Proposition 65, the Safe Drinking Water and Toxic Enforcement Act of 1986, is the most far-reaching consumer “right to know” law in the nation. Although Proposition 65 prohibits listed chemicals from being discharged into sources of drinking water, the law is best known for its broadly crafted warning requirement.
Specifically, Proposition 65 requires businesses with 10 or more employees to provide a clear and reasonable warning before knowingly and intentionally exposing individuals to chemicals that the State of California, through the Office of Environmental Health Hazard Assessment (OEHHA), has determined cause cancer and/or reproductive toxicity.
The warning requirement applies to all products sold in California, even if they are manufactured in a different state or country. Since Proposition 65 was enacted, the list of chemicals has grown exponentially to approximately 950 chemicals, making Proposition 65 a consideration—and in many ways a significant burden—for companies in virtually every industry sector.
Original Intent Overshadowed
The original intent of Proposition 65 as a consumer “right to know” law has been overshadowed by provisions built in the statute, as well as subsequent regulatory developments, which together have prompted many both within and outside of the business community to criticize Proposition 65 as a well-intended law that, over time, has been utilized less by the consumer to make informed choices, and more by opportunistic private enforcers solely for personal financial gain.

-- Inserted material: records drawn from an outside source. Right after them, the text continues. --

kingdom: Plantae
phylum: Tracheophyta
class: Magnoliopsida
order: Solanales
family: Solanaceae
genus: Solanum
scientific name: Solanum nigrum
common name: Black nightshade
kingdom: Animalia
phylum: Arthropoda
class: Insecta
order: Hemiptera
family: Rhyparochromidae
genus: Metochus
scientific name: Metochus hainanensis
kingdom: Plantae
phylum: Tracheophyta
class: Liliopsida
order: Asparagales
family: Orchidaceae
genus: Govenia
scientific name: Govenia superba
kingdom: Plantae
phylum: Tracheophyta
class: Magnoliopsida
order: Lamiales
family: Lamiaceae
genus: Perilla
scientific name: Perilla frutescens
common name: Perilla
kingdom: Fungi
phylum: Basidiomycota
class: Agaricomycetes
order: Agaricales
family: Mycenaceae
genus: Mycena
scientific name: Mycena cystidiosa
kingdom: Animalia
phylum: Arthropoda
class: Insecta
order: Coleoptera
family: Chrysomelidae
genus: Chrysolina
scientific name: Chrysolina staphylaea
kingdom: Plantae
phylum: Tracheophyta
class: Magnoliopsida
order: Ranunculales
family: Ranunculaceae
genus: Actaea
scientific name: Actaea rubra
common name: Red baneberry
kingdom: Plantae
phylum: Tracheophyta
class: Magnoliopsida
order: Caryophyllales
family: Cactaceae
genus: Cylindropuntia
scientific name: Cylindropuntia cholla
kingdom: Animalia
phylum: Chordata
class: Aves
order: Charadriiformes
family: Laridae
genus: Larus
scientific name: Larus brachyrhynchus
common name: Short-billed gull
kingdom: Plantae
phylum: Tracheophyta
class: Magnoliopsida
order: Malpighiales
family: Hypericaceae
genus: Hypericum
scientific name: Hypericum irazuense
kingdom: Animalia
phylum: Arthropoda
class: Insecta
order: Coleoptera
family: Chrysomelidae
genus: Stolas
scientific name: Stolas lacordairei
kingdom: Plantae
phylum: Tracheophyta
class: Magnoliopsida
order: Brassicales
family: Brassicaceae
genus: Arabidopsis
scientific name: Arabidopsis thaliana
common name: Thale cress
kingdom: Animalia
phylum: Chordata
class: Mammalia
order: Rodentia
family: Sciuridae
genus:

Proposition 65 contains a private right of action provision that allows private persons or organizations to bring actions against alleged violators of Proposition 65 “in the public interest.” This provision, combined with the extraordinarily low bar private enforcers must meet to bring suit, has resulted in an extremely active enforcement climate.
Private Enforcers Active
On average, private enforcers collectively serve almost three Notices of Intent to sue per day. In 2015 alone, there were 582 in-court settlements (out-of-court settlements are not included in the California Attorney General’s publicly available annual settlement report) totaling $26,226,761, of which $17,828,941, or nearly 70%, went into the pockets of plaintiff’s attorneys.
One law firm had 211 in-court settlements in 2015 totaling $7,275,125. Remarkably, the firm’s attorney fees totaled $5,877,825, or 81% of its total settlements.
The aggressive enforcement climate under Proposition 65 is due in large part to the fact that determining when a warning is required under the law with scientific certainty is nearly impossible, making businesses vulnerable to challenge even when they elect not to provide a warning after conducting their legal and scientific due diligence.
This is because “safe harbor” levels set by OEHHA (i.e., levels above which warnings are required to be provided) are expressed in terms of amounts of exposure to a chemical per day and not in terms of the amount of a chemical found in a product or facility.
Determining exposure levels is far more complicated than determining content levels. To do this, a business may need to engage experts to undertake this complex and expensive analysis, also known as an exposure assessment. Businesses that elect not to warn on the basis of an exposure assessment which concludes that no warning is required are nonetheless still at risk of being challenged by a private enforcer who argues that a warning is required based on competing science.
Private enforcers typically dispute a business’s exposure assessment concluding no warning is required. Accordingly, the practical reality facing businesses in today’s Proposition 65 climate is that they must either warn—even if such warning is not required by law—or be sued.
When faced with this rather vexing reality, businesses often choose to provide a warning instead of risking a lawsuit because Proposition 65 statutorily places the legal burden on the business to prove that no warning is required, a burden which makes defending Proposition 65 cases expensive.
Rather than risk being embroiled in litigation involving a battle of the experts at trial, businesses often will instead elect to voluntarily provide a warning out of an abundance of caution in order to shield themselves from the inevitable threat of litigation that would otherwise exist if they did not warn.
These types of prophylactic warnings have contributed to the oft-criticized “overwarning” problem under Proposition 65, wherein many Proposition 65 warnings are provided to shield off a legal challenge rather than to warn consumers of actual chemical exposures.
Despite being a criticized practice, overwarning often is the right business decision because it has historically been an extremely safe course of action from a liability standpoint.
Liability for Not Warning
Since Proposition 65 was enacted more than 30 years ago, legal challenges brought under the law have almost solely and exclusively challenged a business’s decision not to warn. Plaintiffs have rarely challenged the contents of a provided warning, in great part because the longstanding regulations regarding what constitutes a “clear and reasonable” warning have been relatively straightforward and thus, businesses that provide warnings are less susceptible to legal challenges.
OEHHA’s recent regulatory update to its “clear and reasonable” warning regulations is likely to open up an entirely new type of challenge under Proposition 65 wherein the contents of a warning are challenged as being inadequate. This regulatory development, combined with other developments and recent chemical listings, are likely to make compliance with Proposition 65 more difficult in the future and will almost certainly result in increased enforcement activity under the law.